Report: Which platforms would benefit most from TikTok ban?
January 13, 2025

The January 19th deadline for TikTok to divest or be banned in the US is fast approaching. The loss of TikTok in the US would cause a ripple effect across the media, marketing, and commerce landscape. Meta and YouTube stand to gain the most, but there is a long list of other winners and losers, reports eMarketer.
“It remains business as normal for most TikTok advertisers, users, and creators,” said Jasmine Enberg, VP & Principal Analyst. “But as the ban deadline looms, most businesses are preparing contingency plans, with YouTube Shorts and Instagram Reels emerging as their top TikTok alternatives. Still, most advertisers, users, and creators won’t leave TikTok or drastically change their strategies until they are forced to.”
ADVERTISERS
Most advertisers wouldn’t reallocate all of their TikTok spend directly after a ban. Our latest forecast estimates that TikTok generated $12.34 billion in US ad revenues in 2024. Assuming TikTok could lose between 50 per cent and 70 per cent of ad revenues due to a ban, $6.17 billion to $8.64 billion of ad spending could need a new home.
“Meta-owned Instagram Reels and YouTube Shorts are the most natural fits for displaced users, creators, and advertisers,” said Enberg. “Snapchat and other social platforms have also been ‘TikTokifying’ their services and stand to benefit. TikTok is the closest thing we have to an ‘everything app’ in the US, and advertisers would also spend their dollars on ecommerce, search and entertainment platforms.”
Our analysis estimates 22.4 per cent of reallocated US TikTok ad dollars could go to Instagram. If the ban is enforced on January 19th, Instagram could generate between $1.41 billion and $1.90 billion in additional ad revenues, per our analysis. Facebook could generate between $1.05 billion and $1.48 billion, bringing Meta’s total share of reallocated TikTok ad dollars to 39.5 per cent.
Snapchat would capture a large chunk of the 18.3 per cent of TikTok ad dollars reallocated to other social platforms, excluding YouTube. Amazon, Google, Netflix, and others would also be prime venues for advertisers to spend the 31.5 per cent of reallocated TikTok ad dollars that would go to non-social platforms and channels.
“TikTok both competes and collaborates with entertainment, search and ecommerce providers,” said Enberg. “Platforms like Netflix and [Prime Video] would likely gain usage and ad spending, but they would also lose an important marketing vehicle. Small or independent businesses, creators and artists who rely on TikTok for discovery and income would be hit even harder.”
USERS/TIME SPENT
If there is a ban, TikTok wouldn’t just vanish from users’ phones. Instead, US app stores and internet service providers would be prohibited from hosting or providing access to TikTok. The most likely outcome is that consumers would be unable to download or update the app, stopping user growth and gradually degrading the experience until it becomes unusable.
Most US TikTok users already use many other social platforms.
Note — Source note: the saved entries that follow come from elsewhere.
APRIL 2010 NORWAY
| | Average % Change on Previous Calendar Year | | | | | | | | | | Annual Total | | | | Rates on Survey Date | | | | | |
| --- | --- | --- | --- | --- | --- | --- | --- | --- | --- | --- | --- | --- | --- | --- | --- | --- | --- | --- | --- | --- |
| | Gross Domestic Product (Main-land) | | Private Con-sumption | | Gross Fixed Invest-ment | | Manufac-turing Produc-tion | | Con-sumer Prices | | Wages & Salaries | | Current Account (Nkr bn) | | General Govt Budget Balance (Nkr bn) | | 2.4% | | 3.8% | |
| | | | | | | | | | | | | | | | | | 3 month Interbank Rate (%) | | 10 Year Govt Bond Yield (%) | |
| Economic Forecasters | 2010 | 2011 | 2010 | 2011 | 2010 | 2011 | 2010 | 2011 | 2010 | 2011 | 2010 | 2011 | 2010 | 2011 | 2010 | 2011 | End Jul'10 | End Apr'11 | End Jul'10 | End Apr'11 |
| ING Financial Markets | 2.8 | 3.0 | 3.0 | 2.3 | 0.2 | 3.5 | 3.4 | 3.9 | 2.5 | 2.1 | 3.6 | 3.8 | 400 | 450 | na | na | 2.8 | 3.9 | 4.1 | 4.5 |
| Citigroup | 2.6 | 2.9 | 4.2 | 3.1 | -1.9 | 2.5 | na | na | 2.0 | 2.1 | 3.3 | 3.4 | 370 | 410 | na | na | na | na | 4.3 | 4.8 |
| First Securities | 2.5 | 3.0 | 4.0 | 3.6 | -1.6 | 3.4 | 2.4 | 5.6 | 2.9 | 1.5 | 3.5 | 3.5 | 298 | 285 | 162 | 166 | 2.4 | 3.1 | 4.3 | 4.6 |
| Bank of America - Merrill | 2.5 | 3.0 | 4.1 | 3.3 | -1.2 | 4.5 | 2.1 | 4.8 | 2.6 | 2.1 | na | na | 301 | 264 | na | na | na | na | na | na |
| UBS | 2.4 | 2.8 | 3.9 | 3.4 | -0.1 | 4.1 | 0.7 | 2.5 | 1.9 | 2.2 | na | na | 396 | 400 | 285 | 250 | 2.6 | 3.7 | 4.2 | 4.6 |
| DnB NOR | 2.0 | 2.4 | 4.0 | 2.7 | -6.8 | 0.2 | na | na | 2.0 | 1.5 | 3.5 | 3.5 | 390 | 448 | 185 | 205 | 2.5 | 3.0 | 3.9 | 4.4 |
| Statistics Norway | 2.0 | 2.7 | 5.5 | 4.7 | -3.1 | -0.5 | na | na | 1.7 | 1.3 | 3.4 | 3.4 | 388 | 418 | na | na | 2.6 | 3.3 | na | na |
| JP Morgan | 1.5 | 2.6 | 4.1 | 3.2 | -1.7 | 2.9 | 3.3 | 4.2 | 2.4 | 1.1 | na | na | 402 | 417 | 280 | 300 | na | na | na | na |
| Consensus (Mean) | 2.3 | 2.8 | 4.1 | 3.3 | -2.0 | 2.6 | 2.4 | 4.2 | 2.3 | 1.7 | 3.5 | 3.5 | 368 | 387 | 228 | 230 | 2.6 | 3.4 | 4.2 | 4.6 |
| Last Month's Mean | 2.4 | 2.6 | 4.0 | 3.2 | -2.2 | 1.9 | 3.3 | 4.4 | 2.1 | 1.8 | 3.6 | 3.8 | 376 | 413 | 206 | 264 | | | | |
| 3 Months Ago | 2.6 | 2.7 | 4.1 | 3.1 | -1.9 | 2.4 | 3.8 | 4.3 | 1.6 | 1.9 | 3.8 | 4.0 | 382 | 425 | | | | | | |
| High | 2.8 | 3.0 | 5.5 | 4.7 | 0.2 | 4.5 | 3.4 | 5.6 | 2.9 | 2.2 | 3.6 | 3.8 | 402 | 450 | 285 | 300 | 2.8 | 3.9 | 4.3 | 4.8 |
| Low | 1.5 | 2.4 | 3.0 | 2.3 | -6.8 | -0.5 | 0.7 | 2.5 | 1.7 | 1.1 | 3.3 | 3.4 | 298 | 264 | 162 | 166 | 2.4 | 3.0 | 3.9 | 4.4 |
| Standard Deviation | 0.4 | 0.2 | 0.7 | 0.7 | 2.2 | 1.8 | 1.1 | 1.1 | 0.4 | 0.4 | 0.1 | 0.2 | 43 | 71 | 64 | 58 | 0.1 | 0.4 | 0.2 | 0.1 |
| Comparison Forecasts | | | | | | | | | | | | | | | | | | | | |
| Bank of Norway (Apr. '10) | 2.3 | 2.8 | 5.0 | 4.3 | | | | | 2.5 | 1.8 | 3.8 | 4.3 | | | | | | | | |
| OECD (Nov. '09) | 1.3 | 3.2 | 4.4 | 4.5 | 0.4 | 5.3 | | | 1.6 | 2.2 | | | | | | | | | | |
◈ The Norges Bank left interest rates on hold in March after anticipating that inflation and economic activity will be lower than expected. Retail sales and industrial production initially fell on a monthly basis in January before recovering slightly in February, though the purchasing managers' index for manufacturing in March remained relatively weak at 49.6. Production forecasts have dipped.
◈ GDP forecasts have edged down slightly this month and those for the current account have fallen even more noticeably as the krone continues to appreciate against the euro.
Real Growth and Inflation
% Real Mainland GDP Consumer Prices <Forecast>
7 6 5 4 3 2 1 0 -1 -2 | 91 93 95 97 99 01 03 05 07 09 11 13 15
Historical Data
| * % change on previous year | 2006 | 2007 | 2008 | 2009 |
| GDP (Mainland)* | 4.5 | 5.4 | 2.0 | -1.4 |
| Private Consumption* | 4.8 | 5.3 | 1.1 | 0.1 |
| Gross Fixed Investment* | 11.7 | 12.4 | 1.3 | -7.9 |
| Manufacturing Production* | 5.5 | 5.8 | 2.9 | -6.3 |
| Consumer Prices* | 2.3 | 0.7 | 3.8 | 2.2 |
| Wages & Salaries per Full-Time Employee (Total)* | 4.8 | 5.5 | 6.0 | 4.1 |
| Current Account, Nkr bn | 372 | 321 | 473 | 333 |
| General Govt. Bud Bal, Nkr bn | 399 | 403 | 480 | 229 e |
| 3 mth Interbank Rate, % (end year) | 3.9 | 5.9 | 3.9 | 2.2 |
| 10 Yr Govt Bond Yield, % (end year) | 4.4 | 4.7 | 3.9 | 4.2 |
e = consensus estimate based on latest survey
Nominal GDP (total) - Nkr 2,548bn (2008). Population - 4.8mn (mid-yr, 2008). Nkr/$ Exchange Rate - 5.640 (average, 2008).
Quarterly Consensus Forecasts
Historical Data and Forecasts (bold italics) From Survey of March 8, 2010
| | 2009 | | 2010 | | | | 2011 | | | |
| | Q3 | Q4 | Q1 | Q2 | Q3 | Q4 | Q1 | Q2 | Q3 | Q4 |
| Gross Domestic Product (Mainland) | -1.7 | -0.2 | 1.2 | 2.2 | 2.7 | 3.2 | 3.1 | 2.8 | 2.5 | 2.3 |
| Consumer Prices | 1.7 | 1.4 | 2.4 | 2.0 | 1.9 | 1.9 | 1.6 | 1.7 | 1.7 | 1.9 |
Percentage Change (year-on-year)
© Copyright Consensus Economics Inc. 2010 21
But at 51 minutes per day in 2024, TikTok users spend significantly more time on TikTok than users spend on other social apps. That leaves close to an hour of their daily media time up for grabs.
Instagram would absorb a lot of TikTok usage. Nearly three-fourths of TikTok users in the US were also Instagram users in 2024, per our forecast. Instagram is also now a video-first platform, with users spending over 60 per cent of their daily Instagram time watching videos. But other social apps that have a large user overlap, like Facebook and Snapchat, also stand to gain.
“The ‘TikTokification’ of social media is here to stay, with or without TikTok,” said Enberg. “Every social platform is now a short video platform, and some, including Facebook, are testing TikTok-like feeds that combine short, live and long video. Even so, there’s no exact replacement for the unique combination of culture, media and technology that makes TikTok tick.”
YouTube Shorts will draw in users as well. At 177.2 million, Shorts’ US audience is already larger than that of TikTok, which had 112.4 million US users in 2024, per our estimates. But that’s largely due to its connection to long-form YouTube, and TikTok likely still leads in engagement. Still, YouTube’s continued efforts to make Shorts a stronger TikTok competitor, through updates like increased video lengths, will propel user and time spent growth in 2025 – especially if a TikTok ban goes into effect.